THE DRILL AT THE AMERICAN GRILL

'Christophers'

Somewhere in that same secret place where the Ark of the Covenant is stored in Raiders of the Lost Ark, alongside all the other rarest historical artefacts on earth, I like to believe there lies a copy of my second-year "observational documentary" project, The Drill at the American Grill, which I made in my first year at film school. Needless to say, it failed to meet the project criteria set by my tutors and was sadly lost many moons ago—teaching me the cautionary lesson of not making a copy of a copy. Nonetheless, it was a gem that contained a dream of that magical moment in time.

Of course, an observational documentary is defined as a "fly-on-the-wall" approach to recording events as they unfold, without directorial manipulation. Somehow, by choosing to film a weekend at the West End restaurant on Wellington Street, where my middle brother was general manager, I failed to remain objective and turned our end-of-year film into a Goodfellas-style homage, full of sped-up and slowed-down montages set to Louis Prima's "Just a Gigolo," "Quiet Village" by Les Baxter, and Dean Martin's "Sway." The cost of the soundtrack alone would have bankrupted me, the group, and the college, as I had yet to learn about such practical matters as clearance rights. I simply assumed the world was our oyster when it came to choosing the finest music for our short film, and naturally, I blamed Martin Scorsese for this.

When we finally screened the film in front of my peers and tutors, there was a sense that what we had created wasn’t a documentary at all, but pure cinema. If pressed, we might have claimed to have invented a new documentary genre—the “purely subjective musical documentary”—in which my crew and I blatantly glamorised and celebrated the hustle and bustle of "Christopher's," a Covent Garden restaurant that looks down on Waterloo Bridge and was once famously a hotspot for the politicians of Westminster and the rumour wranglers of Fleet Street. An American grill that specialised in South American steaks and fresh lobsters, "Christopher's" had become, in my mind, my version of Henry Hill’s world of clubs and bars in Goodfellas. I saw myself as having graduated from my earlier days hanging out with the "Krays of Grays" in my local town to this more opulent dining experience in the city, where my friends and I (courtesy of my brother) could play-act as millionaires on weekends after attending our college course in Farnham, Surrey, where we mostly lived off packet soup and noodles.
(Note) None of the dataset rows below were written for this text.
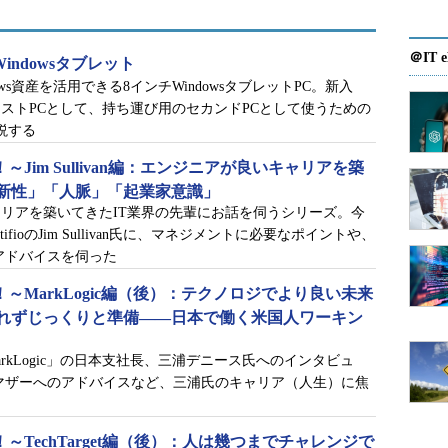
＠IT e
indowsタブレット
ws資産を活用できる8インチWindowsタブレットPC。新入
ストPCとして、持ち運び用のセカンドPCとして使うための
解説する
obal！～Jim Sullivan編：エンジニアが良いキャリアを築
新性」「人脈」「起業家意識」
リアを築いてきたIT業界の先輩にお話を伺うシリーズ。今
fioのJim Sullivan氏に、マネジメントに必要なポイントや、
アドバイスを伺った
lobal！～MarkLogic編（後）：テクノロジでより良い未来
れずじっくりと準備――日本で働く米国人ワーキン
arkLogic」の日本支社長、三浦デニース氏へのインタビュ
エンジニアに大切なのは、まずは恐れずに英語を話すこ
マザーへのアドバイスなど、三浦氏のキャリア（人生）に焦
lobal！～TechTarget編（後）：人は幾つまでチャレンジで
う一つの大切なこと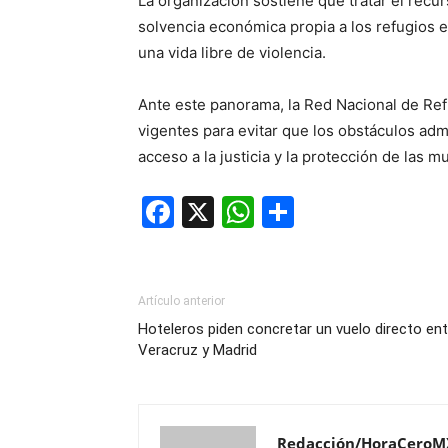
La organización sostiene que tratar el recu
solvencia económica propia a los refugios e
una vida libre de violencia.
Ante este panorama, la Red Nacional de Refu
vigentes para evitar que los obstáculos adm
acceso a la justicia y la protección de las 
Facebook
X
WhatsApp
Compartir
Artículo anterior
Hoteleros piden concretar un vuelo directo ent
Veracruz y Madrid
Redacción/HoraCeroM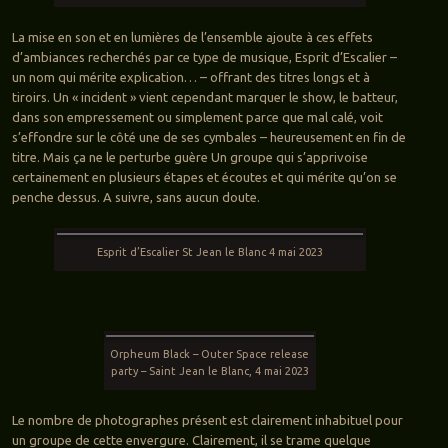
La mise en son et en lumières de l’ensemble ajoute à ces effets
d’ambiances recherchés par ce type de musique, Esprit d’Escalier –
un nom qui mérite explication… – offrant des titres longs et à
tiroirs. Un « incident » vient cependant marquer le show, le batteur,
dans son empressement ou simplement parce que mal calé, voit
s’effondre sur le côté une de ses cymbales – heureusement en fin de
titre. Mais ça ne le perturbe guère Un groupe qui s’apprivoise
certainement en plusieurs étapes et écoutes et qui mérite qu’on se
penche dessus. A suivre, sans aucun doute.
Esprit d’Escalier St Jean le Blanc 4 mai 2023
Orpheum Black – Outer Space release
party – Saint Jean le Blanc, 4 mai 2023
Le nombre de photographes présent est clairement inhabituel pour
un groupe de cette envergure. Clairement, il se trame quelque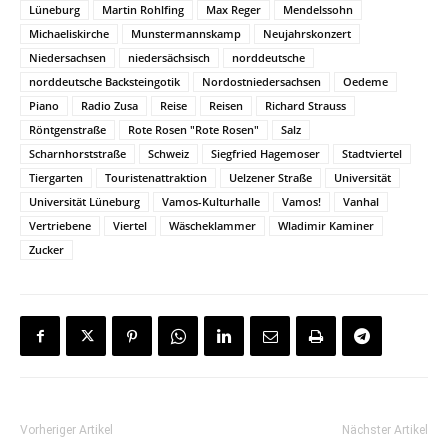
Lüneburg
Martin Rohlfing
Max Reger
Mendelssohn
Michaeliskirche
Munstermannskamp
Neujahrskonzert
Niedersachsen
niedersächsisch
norddeutsche
norddeutsche Backsteingotik
Nordostniedersachsen
Oedeme
Piano
Radio Zusa
Reise
Reisen
Richard Strauss
Röntgenstraße
Rote Rosen "Rote Rosen"
Salz
Scharnhorststraße
Schweiz
Siegfried Hagemoser
Stadtviertel
Tiergarten
Touristenattraktion
Uelzener Straße
Universität
Universität Lüneburg
Vamos-Kulturhalle
Vamos!
Vanhal
Vertriebene
Viertel
Wäscheklammer
Wladimir Kaminer
Zucker
Vorheriger Artikel
Nächster Artikel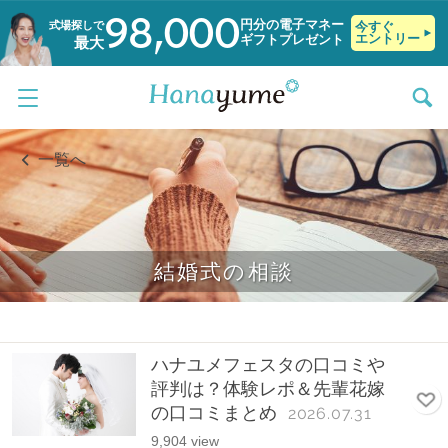
98,000
円分の電子マネー
式場探しで
今すぐ
エントリー
ギフトプレゼント
最大
一覧へ
結婚式の相談
ハナユメフェスタの口コミや
評判は？体験レポ＆先輩花嫁
の口コミまとめ
2026.07.31
9,904 view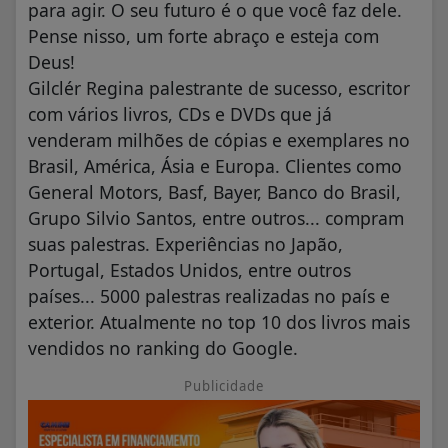
para agir. O seu futuro é o que você faz dele.
Pense nisso, um forte abraço e esteja com
Deus!
Gilclér Regina palestrante de sucesso, escritor
com vários livros, CDs e DVDs que já
venderam milhões de cópias e exemplares no
Brasil, América, Ásia e Europa. Clientes como
General Motors, Basf, Bayer, Banco do Brasil,
Grupo Silvio Santos, entre outros... compram
suas palestras. Experiências no Japão,
Portugal, Estados Unidos, entre outros
países... 5000 palestras realizadas no país e
exterior. Atualmente no top 10 dos livros mais
vendidos no ranking do Google.
Publicidade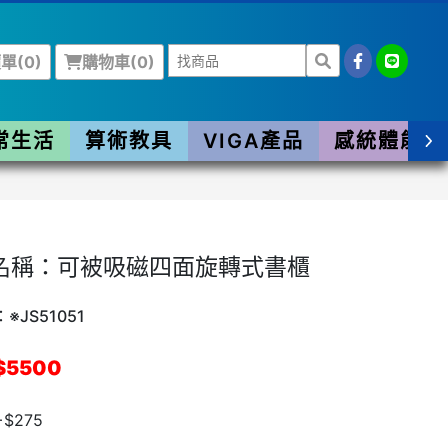
單(
0
)
購物車(
0
)
常生活
算術教具
VIGA產品
感統體能
名稱：可被吸磁四面旋轉式書櫃
※JS51051
$5500
$275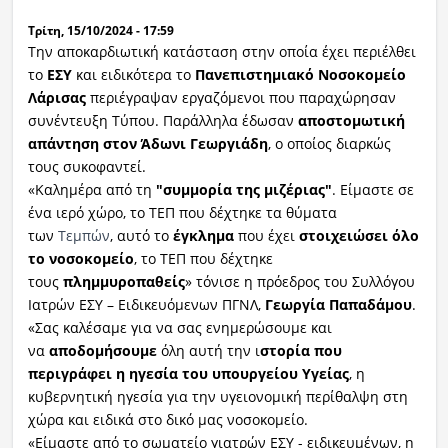
Τρίτη, 15/10/2024 - 17:59
Ραδιόφωνο
LIVE
Την αποκαρδιωτική κατάσταση στην οποία έχει περιέλθει
το
ΕΣΥ
και ειδικότερα το
Πανεπιστημιακό Νοσοκομείο
Λάρισας
περιέγραψαν εργαζόμενοι που παραχώρησαν
Εκπομπές
συνέντευξη Τύπου. Παράλληλα έδωσαν
αποστομωτική
απάντηση στον Άδωνι Γεωργιάδη
, ο οποίος διαρκώς
τους συκοφαντεί.
Πολιτισμός
«Καλημέρα από τη
"συμμορία της μιζέριας"
. Είμαστε σε
ένα ιερό χώρο, το ΤΕΠ που δέχτηκε τα θύματα
των
Τεμπών
, αυτό το
έγκλημα
που έχει
στοιχειώσει όλο
το νοσοκομείο
, το ΤΕΠ που δέχτηκε
τους
πλημμυροπαθείς
» τόνισε η πρόεδρος του Συλλόγου
Ιατρών ΕΣΥ – Ειδικευόμενων ΠΓΝΛ,
Γεωργία Παπαδάμου
.
«Σας καλέσαμε για να σας ενημερώσουμε και
να
αποδομήσουμε
όλη αυτή την ι
στορία που
περιγράφει η ηγεσία του υπουργείου Υγείας
, η
κυβερνητική ηγεσία για την υγειονομική περίθαλψη στη
χώρα και ειδικά στο δικό μας νοσοκομείο.
«Είμαστε από το σωματείο γιατρών ΕΣΥ - ειδικευμένων, η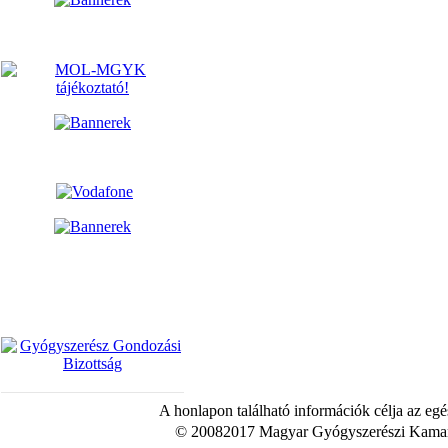
A honlapon található információk célja az egé
© 20082017 Magyar Gyógyszerészi Kamara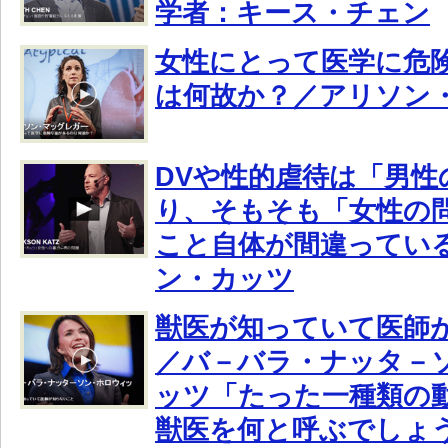
学者：キース・チェン
女性にとって医学に危
は何故か？／アリソン
DVや性的虐待は「男性
り、そもそも「女性の
こと自体が間違ってい
ン・カッツ
獣医が知っていて医師
／バ－バラ・ナッタ－
ッツ「たった一種類の
獣医を何と呼ぶでしょ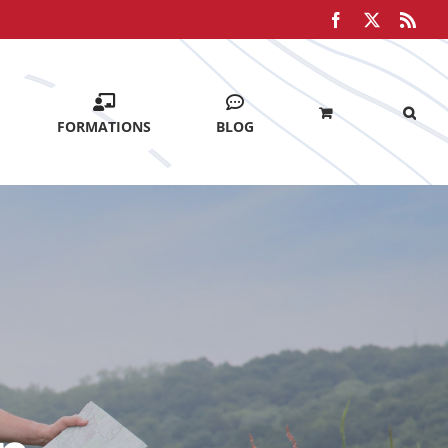
Facebook
X
Rss
FORMATIONS
BLOG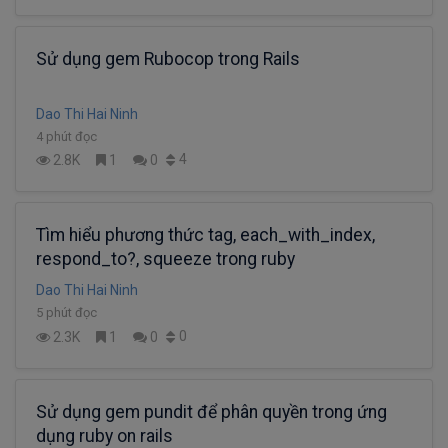
Sử dụng gem Rubocop trong Rails
Dao Thi Hai Ninh
4 phút đọc
4
2.8K
1
0
Tìm hiểu phương thức tag, each_with_index,
respond_to?, squeeze trong ruby
Dao Thi Hai Ninh
5 phút đọc
0
2.3K
1
0
Sử dụng gem pundit để phân quyền trong ứng
dụng ruby on rails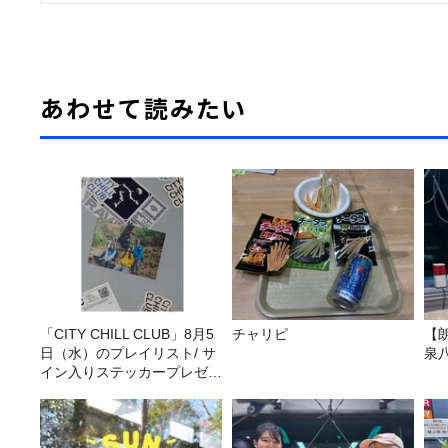
あわせて読みたい
「CITY CHILL CLUB」8月5
チャリピ
【
日（水）のプレイリスト/ サ
泉
イン入りステッカープレゼン
ト有り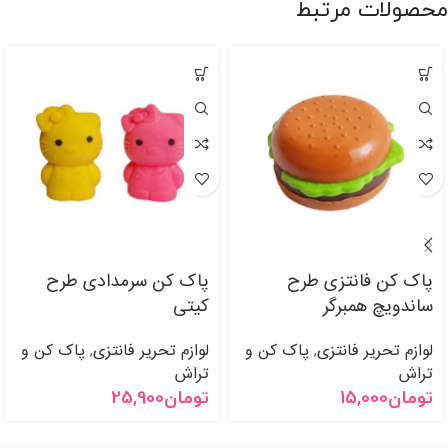
محصولات مرتبط
پاک کن فانتزی طرح
پاک کن سرمدادی طرح
ساندویچ همبرگر
کیتی
لوازم تحریر فانتزی
پاک کن و
لوازم تحریر فانتزی
پاک کن و
,
,
تراش
تراش
تومان
15,000
تومان
25,900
The Drill at the American Grill was my love letter to a fantasy in my head where observed reality took a backseat to my imagination. By proxy of my brother's managerial reign, I believed in my delusion I had the keys to the entire city, and it was through this lens that I shot the documentary. One shot in the film I remember being hugely proud of showed the shuffling feet of the kitchen staff on a busy Friday night, which, when slowed down and set to "Quiet Village," resembled a real-life ballet. Michael Powell would—might—have been proud. Maybe. One of my favourite tutors, Derek Woolcott, was tremendously impressed, though others frowned upon our stylistic excesses. Still, for a brief, shining moment, with our Scorsese-lite homage up on that big screen, we experienced what it was like to create some true magic on film.

It’s just a shame it’s now lost in time, with only a few offcuts left on the cutting room floor of my memory.